EXERCISE DESCRIPTION: Up to and including the line with "The example sends", copy the records below exactly from their first line.

DATA FOR THE TASK:
<<<<

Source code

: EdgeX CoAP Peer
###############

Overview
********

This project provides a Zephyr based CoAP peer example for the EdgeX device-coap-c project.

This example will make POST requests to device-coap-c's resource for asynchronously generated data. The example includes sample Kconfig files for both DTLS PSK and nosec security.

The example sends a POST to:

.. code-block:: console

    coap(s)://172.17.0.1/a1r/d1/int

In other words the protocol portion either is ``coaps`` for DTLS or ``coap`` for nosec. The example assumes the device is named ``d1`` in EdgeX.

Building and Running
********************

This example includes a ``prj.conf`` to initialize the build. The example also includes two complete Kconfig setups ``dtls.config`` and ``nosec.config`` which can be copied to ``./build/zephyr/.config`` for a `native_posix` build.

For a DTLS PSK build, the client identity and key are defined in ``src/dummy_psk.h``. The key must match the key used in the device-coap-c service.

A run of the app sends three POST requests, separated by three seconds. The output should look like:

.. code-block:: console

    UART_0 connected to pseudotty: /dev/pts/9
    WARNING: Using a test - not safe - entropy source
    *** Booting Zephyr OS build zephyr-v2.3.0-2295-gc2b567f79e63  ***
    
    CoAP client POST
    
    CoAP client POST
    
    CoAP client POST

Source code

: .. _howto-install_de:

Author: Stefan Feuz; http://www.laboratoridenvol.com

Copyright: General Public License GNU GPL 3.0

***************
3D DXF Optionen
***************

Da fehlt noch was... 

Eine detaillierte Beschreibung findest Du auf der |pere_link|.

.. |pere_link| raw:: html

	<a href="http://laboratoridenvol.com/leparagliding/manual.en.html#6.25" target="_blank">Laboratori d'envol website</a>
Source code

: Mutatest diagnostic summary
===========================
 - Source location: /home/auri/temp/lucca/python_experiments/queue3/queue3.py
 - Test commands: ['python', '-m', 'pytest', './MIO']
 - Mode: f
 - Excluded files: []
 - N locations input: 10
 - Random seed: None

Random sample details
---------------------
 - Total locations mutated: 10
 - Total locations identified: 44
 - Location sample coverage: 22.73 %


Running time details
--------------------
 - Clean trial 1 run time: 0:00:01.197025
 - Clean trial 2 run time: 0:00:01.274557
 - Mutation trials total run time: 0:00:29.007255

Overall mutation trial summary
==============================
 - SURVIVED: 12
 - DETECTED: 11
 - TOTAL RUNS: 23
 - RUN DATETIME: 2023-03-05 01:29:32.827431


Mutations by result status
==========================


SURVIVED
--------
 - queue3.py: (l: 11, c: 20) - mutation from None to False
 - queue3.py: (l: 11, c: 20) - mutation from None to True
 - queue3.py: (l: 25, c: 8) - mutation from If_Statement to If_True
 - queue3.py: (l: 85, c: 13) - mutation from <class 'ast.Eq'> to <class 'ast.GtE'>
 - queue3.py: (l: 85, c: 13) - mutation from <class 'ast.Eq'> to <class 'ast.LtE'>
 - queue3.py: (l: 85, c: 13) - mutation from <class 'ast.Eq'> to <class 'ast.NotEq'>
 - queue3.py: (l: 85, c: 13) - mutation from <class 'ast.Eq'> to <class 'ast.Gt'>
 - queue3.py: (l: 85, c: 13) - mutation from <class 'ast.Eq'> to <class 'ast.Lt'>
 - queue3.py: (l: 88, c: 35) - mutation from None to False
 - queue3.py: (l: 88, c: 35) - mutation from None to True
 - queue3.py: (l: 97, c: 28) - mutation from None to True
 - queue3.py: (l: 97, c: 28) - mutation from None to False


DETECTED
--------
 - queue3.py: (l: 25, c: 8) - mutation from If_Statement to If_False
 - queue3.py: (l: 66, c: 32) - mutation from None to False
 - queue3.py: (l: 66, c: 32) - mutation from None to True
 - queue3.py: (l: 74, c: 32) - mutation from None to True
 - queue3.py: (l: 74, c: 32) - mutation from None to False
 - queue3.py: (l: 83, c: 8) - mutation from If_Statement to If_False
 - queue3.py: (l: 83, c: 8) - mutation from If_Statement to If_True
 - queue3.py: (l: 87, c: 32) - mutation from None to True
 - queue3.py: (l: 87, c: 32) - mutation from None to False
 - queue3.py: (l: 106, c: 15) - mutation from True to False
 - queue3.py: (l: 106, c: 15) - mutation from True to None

>>>>

RESULT OF THE EXERCISE:
Source code

: EdgeX CoAP Peer
###############

Overview
********

This project provides a Zephyr based CoAP peer example for the EdgeX device-coap-c project.

This example will make POST requests to device-coap-c's resource for asynchronously generated data. The example includes sample Kconfig files for both DTLS PSK and nosec security.

The example sends a POST to:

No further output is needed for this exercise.